An example is the recent TiVo v. EchoStar case. In 2004, TiVo brought a patent infringement lawsuit in the U.S. District Court for the Eastern District of Texas, alleging that EchoStar's DVR system improperly used TiVo's patented "time warp" technology. In 2006, the jury ruled in favor of TiVo and awarded TiVo $73,991,964 in damages. Immediately following the verdict, TiVo's stock jumped more than 10 percent. In January 2008, after the jury's verdict was upheld on appeal, TiVo's stock price increased more than 28 percent. Finally, when the appeals court upheld a lower court's ruling that EchoStar had violated a court order by continuing to sell infringing products, TiVo shares soared nearly 62 percent.

There are many examples like TiVo in which an understanding of the underlying merits of a case and its likely outcome can provide institutional investors with a significant edge over their competitors. Unfortunately, the potential impact of litigation is often either minimized or overlooked altogether in favor of more traditional and widely understood financial indicators of a company's health and stability (or lack thereof).

"For litigation due diligence to be of real value to investors, the first critical step is to conduct an in-depth legal review of the merits of the case."

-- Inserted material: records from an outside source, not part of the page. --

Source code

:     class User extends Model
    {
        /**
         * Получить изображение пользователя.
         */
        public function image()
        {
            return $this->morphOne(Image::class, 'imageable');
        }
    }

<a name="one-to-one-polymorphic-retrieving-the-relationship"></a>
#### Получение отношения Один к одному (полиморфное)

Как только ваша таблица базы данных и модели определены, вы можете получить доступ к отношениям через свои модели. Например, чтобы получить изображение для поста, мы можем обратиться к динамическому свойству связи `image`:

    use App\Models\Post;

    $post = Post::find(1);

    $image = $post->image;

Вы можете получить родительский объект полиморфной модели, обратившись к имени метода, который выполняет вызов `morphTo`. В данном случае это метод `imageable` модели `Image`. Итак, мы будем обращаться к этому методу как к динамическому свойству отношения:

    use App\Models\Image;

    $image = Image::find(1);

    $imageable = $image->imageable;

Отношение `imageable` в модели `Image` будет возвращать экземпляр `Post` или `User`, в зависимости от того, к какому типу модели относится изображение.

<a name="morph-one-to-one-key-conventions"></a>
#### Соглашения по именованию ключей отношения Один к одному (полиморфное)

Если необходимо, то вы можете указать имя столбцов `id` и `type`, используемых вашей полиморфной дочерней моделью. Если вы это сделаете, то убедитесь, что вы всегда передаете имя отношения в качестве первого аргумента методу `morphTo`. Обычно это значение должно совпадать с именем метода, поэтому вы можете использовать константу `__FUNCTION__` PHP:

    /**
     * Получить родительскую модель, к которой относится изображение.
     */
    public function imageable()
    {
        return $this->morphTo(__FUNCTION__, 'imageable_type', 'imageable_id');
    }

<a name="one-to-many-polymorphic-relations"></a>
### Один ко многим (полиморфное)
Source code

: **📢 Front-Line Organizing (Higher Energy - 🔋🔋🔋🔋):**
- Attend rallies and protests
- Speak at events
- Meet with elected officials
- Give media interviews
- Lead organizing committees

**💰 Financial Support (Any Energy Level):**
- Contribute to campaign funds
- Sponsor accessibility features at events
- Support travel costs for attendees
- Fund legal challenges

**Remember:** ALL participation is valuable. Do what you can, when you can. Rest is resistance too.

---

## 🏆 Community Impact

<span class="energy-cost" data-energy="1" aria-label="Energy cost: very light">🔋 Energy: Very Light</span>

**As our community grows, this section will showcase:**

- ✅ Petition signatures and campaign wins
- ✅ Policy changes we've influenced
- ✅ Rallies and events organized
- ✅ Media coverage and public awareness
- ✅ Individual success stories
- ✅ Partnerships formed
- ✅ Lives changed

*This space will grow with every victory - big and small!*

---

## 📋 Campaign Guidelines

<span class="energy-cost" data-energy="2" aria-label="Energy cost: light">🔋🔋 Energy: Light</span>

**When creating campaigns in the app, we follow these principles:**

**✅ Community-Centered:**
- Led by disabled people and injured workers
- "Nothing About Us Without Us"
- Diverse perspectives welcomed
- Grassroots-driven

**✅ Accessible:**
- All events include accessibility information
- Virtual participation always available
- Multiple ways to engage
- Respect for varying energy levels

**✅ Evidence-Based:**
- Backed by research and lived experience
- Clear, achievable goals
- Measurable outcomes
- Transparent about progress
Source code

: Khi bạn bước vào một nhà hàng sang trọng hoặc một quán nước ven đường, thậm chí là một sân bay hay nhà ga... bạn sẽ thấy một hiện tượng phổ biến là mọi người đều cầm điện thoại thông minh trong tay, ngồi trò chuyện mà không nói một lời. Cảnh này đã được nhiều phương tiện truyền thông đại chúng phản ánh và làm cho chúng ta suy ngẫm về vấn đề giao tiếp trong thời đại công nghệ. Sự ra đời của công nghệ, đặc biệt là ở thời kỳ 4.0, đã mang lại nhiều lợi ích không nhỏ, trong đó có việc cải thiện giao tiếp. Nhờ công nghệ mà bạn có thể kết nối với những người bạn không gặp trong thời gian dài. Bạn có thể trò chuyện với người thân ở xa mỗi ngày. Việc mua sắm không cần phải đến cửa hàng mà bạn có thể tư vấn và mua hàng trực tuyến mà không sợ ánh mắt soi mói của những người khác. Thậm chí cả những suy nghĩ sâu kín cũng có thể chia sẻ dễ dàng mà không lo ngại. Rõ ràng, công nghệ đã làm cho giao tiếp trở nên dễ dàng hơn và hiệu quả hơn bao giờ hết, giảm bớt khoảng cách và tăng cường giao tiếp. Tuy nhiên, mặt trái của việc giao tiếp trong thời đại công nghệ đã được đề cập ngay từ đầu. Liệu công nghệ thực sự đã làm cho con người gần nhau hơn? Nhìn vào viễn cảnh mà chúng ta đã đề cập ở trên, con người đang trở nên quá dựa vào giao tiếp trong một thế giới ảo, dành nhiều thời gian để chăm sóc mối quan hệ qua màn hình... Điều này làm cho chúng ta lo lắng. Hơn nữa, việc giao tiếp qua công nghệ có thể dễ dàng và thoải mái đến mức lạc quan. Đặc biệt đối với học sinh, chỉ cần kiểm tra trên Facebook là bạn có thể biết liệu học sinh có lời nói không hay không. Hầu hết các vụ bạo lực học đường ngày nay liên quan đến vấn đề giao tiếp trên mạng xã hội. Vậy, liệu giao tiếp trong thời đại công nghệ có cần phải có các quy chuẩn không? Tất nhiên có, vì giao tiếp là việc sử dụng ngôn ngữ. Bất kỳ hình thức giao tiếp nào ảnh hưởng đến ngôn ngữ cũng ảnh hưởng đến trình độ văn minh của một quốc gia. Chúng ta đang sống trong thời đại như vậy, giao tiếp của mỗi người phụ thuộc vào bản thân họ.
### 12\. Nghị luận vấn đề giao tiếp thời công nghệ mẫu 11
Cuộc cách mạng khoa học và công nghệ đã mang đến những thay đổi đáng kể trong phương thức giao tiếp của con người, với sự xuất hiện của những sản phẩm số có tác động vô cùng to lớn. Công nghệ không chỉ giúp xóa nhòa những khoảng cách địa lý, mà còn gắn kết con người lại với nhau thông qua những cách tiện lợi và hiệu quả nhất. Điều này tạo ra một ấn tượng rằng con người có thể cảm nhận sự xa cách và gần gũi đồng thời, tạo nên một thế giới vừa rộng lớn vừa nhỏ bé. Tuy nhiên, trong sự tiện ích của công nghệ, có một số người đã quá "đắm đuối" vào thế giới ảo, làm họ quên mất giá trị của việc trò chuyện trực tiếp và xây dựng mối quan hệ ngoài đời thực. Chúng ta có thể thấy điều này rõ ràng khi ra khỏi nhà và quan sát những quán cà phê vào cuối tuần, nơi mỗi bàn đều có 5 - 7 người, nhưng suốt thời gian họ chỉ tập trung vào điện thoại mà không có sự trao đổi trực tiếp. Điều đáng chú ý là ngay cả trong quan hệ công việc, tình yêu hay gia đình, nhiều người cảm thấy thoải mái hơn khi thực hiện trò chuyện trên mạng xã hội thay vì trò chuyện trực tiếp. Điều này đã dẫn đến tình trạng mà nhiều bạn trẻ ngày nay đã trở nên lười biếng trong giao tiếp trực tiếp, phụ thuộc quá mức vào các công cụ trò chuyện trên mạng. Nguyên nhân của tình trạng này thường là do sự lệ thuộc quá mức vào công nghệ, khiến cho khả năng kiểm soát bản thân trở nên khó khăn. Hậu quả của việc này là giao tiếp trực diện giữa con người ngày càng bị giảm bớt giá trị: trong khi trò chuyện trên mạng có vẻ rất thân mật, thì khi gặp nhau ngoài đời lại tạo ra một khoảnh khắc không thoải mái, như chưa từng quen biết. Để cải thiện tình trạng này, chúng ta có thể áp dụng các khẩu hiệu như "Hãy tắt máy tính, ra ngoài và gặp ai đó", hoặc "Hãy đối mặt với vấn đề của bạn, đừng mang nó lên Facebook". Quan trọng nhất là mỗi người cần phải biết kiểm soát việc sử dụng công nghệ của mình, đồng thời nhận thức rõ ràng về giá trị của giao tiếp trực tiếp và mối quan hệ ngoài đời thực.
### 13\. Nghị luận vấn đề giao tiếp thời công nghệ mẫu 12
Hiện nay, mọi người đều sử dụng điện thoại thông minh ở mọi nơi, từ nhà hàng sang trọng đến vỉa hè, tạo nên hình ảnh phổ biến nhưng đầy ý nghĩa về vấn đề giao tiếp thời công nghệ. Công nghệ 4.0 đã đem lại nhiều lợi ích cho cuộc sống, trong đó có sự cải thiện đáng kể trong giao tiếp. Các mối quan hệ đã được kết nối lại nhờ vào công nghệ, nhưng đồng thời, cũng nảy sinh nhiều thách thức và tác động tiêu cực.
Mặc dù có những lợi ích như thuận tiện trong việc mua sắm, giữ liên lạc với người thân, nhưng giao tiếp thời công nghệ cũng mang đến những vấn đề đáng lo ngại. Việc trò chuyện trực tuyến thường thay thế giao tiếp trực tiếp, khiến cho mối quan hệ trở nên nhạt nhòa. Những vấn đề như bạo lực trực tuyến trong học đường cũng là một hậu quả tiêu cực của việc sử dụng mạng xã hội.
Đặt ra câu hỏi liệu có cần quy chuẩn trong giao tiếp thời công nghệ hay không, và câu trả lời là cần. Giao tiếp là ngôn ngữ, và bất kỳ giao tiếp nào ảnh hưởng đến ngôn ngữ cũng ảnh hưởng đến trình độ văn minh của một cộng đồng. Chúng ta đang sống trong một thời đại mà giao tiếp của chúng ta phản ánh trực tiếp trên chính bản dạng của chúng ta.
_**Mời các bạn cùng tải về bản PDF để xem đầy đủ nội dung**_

For litigation due diligence to be of real value to investors, the first critical step is to conduct an in-depth legal review of the merits of the case. Every substantive court filing in the case should be analyzed carefully with the goal of determining which party has the stronger case and the greater likelihood of success on the merits. In addition, a thorough review of the applicable legal precedent (prior case law) should be performed, coupled with a review of which party that precedent favors.

Furthermore, while an analysis of the merits of the litigation is important, the real edge is often found by digging beneath the surface and evaluating the intangible factors that often go unnoticed. These intangible factors can often provide an advantage in capitalizing on the uncertainty inherent in litigation. First and foremost, it is vitally important for the institutional investor to have a representative with a legal background attend in person as many of the court hearings as possible regardless of how inconsequential those hearings may seem. The value of attending these hearings cannot be overstated. For example, a judge may offer a spontaneous remark about a party's position or the merits of the case that will not appear in any written material but may serve as a vital clue to the judge's general impressions of the case and how he or she is likely to rule on the issues presented. Likewise, it may become apparent that the judge has established a good rapport with the attorneys of one party and while this should have no effect on the outcome of the case it may have a significant impact on the other party's desire to settle.

It is essential to learn the personality, demeanor and habits of the judge. A recent personal anecdote illustrates this point. While following a case for a client, I discerned that the judge hearing the client's case was always punctual, so much so that "on-time" meant five minutes early. So, when the trial date arrived and the judge was not on the bench at the appointed time, it was clear to me that the judge's absence was significant. After an hour's delay, and based solely on the judge's uncharacteristic tardiness, I advised the client that it was likely that the parties were progressing towards settlement. With this knowledge the client was able to react in real time and make appropriate adjustments to its portfolio. As anticipated, the case settled and the market reacted the next day following the public announcement of the settlement.

Armed with the right information, not only can institutional investors mitigate the uncertainty inherent in technology litigation, but they can also use it as an investment opportunity.